Drought, rain and hurricanes: Growing cotton in Jefferson County

Ashley Hunter
ECB Publishing, Inc.

Today, Ernest and Sarah Fulford plant, harvest and tend to the family's 1,200 acres.
Much of that land has been passed to Ernest from his father, who, in turn, inherited the property from his own father – a World War II veteran who chose to pursue the farm life after serving his country.
"He liked to grow things," explains Ernest. "My granddaddy bought his first land when he got out after the war."
In 1945, the senior Fulford came home from the war and bought land in Jefferson County, in which he grew peanuts. Those peanuts, in turn, were sold to fund his purchase of more land.
"He'd get up early, boil peanuts and take them to the Capitol," said Ernest Fulford, adding that his grandfather ended up purchasing the family's land through the sale of boiled peanuts to Tallahassee's businessmen and congressmen.
After several years of growing peanuts, soybeans and corn, the Fulford family added cotton to their list of crops in 1994.
Farming is often considered a lifestyle. Still, it is equally a business and livelihood for the Fulfords – so the fluctuating market value of various crops is a driving motivator for most of their planting decisions. While farmers from around the United States are seeing a decline in market rates when it comes to selling their crops, Ernest says that the market for cotton and peanut harvests continue to be the best option for his family's livelihood.
Cotton goes into many of the household goods which Americans buy every day – coffee filters, book bindings, paper products and clothing items are frequently constructed from cotton.
Even though cotton is a crucial item on the American market, Sarah Fulford explains that the country's cotton farmers aren't exactly included in the cotton industry's sweeping profits.
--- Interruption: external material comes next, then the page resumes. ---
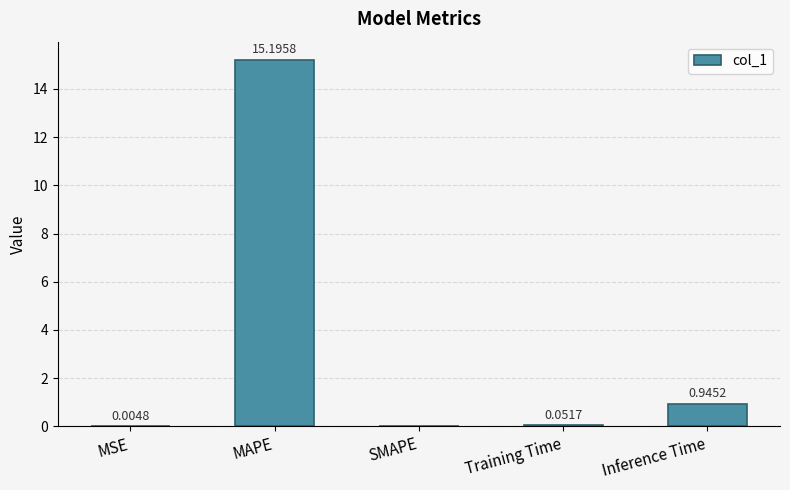

Which category has the highest value across all series?

MAPE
Sarah gave the example of a pair of jeans – a quality pair of jeans (with denim made from cotton) can cost close to $100.
"We don't get paid anywhere near that cost, though," explains Sarah, explaining that while cotton items aren't always cheap, it doesn't mean farmers are being paid for their efforts in producing the crop. "What we get is pennies on the dollar."
The disproportional market value offered to cotton farmers isn't the only series of set-backs the Fulfords have had to face in recent years when it comes to making a living off their land.
For the last three years, the weather and its series of hurricanes have hit the Fulford farms hard.
"The last three years, we've really been affected by the hurricanes, and last year was worse than the previous two," says Ernest.
While their farm lay directly in the path of Hurricane Irma, Hurricane Michael hit at a crucial time in cotton development.
"The cotton was ready to harvest, it was open and fluffed out," says Ernest. "The previous two years, the cotton wasn't opened yet. So they affected us, but it didn't blow it out as bad as Michael."
The winds from Hurricane Michael ripped the soft cotton apart, and throughout 2018, their fields also received a lot of rain during the cotton season, leading up to the hurricane.
While vast technological advances have been made in the farming industry, much of the business still remains at the whim of the weather.
Too little rain during the beginning of the season prevents good cotton growth and causes a "bad stand" in the soil, which causes issues all year long.
Meanwhile, too much rain can lower the quality of the cotton and yield of the cotton, resulting in a lower fetch at market.
While they were plagued with an abundance of rain in 2018, this year's lengthy period of dry weather has brought Florida to the verge of a drought that approaches a national disaster – a setback for farmers around the state, including the Fulfords.
"[Florida was] almost at a point where we could be declared in a federal disaster," explains Ernest.
Right now, while harvesting, Ernest says the family and their farmhands are busy keeping equipment in operation and getting prepared to harvest the fluffy white pods of cotton that have popped open in the 1,200 acres of cotton fields.
"If the weather will only dry out a little bit," he adds.
Sarah is also busy finding new ways for the family to make income through the creation of cotton wreaths and selling stock for their family farm.
While farming comes with good years and bad years, Ernest says the joy of seeing his children run amongst his family's fields, enjoying the farm he grew up in, satisfies him.
"We wouldn't be where we are or have the things we have if farming wasn't a way of life for us," says Sarah. We can't imagine raising our kids anywhere else but the farm."
Ernest agrees, adding: "I don't think I would do anything different. It's a business as well, but you have to love it."
While Ernest grew up in Jefferson County on his father and grandfather's farm and attended Aucilla Christian Academy (graduating in 1987), Sarah grew up surrounded by city life in Elkhart, Ind.
After moving to Florida as an adult, Sarah ended up meeting Ernest and eventually marrying the Jefferson County farm boy – although she laughs that she had no experience whatsoever with farm life herself.
"Now, I can't imagine living anywhere else," she adds.
While the family has been through hurricanes, drought, a life-altering illness and farm accident, making for an uncertain future, the Fulfords continue to raise their children on the land of their fathers – filling fields with cotton and peanuts and staying positive.